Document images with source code
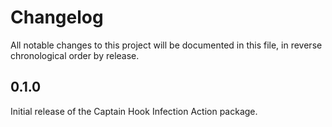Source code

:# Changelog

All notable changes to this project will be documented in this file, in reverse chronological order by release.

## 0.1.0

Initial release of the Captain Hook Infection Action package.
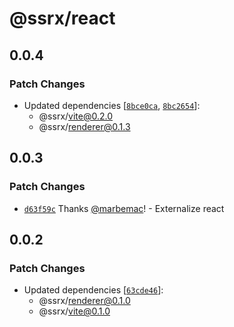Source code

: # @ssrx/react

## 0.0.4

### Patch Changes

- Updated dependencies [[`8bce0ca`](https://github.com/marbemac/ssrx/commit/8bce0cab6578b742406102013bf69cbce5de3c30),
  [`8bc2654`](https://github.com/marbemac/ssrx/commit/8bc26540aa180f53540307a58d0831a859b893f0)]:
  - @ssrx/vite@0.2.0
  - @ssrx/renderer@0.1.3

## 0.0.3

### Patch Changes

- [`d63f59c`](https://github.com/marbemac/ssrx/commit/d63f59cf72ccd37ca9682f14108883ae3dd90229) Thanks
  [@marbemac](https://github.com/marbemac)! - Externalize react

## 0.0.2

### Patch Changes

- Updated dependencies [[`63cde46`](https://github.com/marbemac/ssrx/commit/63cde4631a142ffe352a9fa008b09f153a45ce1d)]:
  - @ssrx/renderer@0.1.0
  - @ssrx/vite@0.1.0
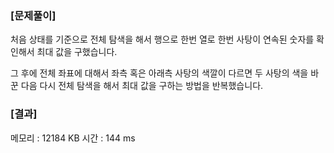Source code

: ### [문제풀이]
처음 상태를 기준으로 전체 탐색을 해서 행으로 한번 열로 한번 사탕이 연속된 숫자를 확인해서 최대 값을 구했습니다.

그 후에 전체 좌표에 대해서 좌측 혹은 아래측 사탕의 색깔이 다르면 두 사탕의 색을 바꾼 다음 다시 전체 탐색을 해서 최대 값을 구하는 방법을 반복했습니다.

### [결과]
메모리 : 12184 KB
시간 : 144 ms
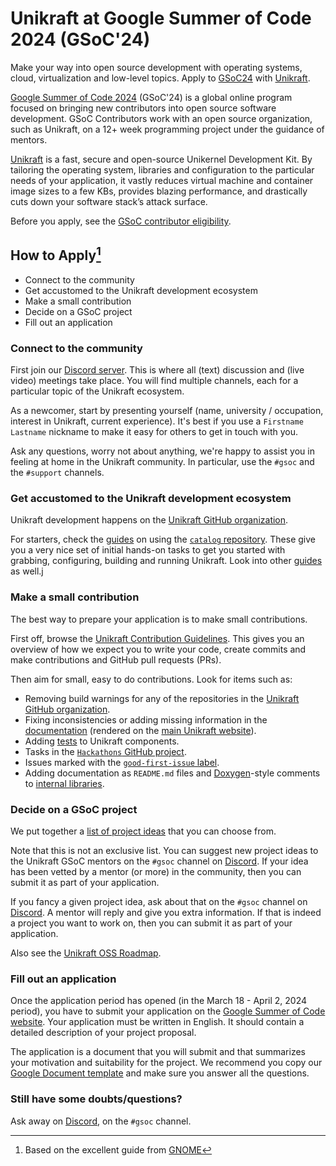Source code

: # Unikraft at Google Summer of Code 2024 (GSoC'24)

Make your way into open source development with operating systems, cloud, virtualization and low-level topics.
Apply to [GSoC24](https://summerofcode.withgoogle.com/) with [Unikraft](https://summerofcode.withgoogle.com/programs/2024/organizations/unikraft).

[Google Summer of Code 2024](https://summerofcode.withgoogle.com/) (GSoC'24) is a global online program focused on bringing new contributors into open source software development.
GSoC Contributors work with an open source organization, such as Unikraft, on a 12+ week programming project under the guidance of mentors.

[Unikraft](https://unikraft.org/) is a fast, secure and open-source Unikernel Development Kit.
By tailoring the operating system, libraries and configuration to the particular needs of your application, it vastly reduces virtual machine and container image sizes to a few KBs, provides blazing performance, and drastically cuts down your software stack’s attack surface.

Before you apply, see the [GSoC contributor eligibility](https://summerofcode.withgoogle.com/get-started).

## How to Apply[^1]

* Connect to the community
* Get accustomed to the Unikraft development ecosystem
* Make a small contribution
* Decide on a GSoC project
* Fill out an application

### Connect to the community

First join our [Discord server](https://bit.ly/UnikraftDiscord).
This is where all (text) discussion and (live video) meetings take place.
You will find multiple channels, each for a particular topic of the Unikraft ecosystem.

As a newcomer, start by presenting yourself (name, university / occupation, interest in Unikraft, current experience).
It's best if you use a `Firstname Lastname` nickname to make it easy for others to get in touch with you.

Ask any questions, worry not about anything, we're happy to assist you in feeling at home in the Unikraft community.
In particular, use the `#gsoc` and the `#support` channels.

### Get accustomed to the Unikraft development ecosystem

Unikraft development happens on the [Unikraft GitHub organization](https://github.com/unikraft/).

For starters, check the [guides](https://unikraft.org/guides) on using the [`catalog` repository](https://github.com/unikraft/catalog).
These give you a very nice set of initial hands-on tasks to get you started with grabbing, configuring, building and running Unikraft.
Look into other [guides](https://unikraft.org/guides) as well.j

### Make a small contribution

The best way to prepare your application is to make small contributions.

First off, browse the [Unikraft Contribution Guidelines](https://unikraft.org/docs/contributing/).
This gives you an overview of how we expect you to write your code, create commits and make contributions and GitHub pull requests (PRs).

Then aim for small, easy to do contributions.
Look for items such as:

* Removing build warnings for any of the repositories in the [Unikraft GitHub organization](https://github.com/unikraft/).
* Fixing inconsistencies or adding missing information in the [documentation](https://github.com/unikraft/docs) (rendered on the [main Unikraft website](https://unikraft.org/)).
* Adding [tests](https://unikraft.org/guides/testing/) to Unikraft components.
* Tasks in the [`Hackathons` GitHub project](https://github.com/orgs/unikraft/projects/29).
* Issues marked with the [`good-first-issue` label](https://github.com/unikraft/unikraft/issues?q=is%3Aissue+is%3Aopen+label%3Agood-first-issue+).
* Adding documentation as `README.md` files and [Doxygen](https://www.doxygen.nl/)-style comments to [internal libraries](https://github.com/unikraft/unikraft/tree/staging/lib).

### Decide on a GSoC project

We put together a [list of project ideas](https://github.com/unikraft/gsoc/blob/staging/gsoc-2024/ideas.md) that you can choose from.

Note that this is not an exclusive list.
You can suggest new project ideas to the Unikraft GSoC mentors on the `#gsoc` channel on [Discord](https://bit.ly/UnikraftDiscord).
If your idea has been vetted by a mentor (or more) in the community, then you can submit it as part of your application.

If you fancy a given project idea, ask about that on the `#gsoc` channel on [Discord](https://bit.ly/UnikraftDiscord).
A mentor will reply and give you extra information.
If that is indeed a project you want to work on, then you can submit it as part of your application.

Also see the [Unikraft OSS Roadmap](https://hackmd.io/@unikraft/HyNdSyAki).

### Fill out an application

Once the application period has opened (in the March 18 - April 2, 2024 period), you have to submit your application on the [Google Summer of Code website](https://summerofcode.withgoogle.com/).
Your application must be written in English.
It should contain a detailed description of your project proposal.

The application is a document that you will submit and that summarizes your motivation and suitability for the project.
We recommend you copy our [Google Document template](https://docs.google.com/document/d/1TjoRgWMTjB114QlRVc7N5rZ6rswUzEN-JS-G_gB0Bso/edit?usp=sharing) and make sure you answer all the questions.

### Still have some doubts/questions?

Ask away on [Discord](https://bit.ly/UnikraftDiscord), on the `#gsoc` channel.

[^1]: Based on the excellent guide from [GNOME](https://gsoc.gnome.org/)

EXERCISE DETAILS:
Reproduce the lines of the entries above from the one with "As a newcomer, start" to the one with "It's best if", both included, exactly and without any other line.

ANSWER FOR THIS EXERCISE:
As a newcomer, start by presenting yourself (name, university / occupation, interest in Unikraft, current experience).
It's best if you use a `Firstname Lastname` nickname to make it easy for others to get in touch with you.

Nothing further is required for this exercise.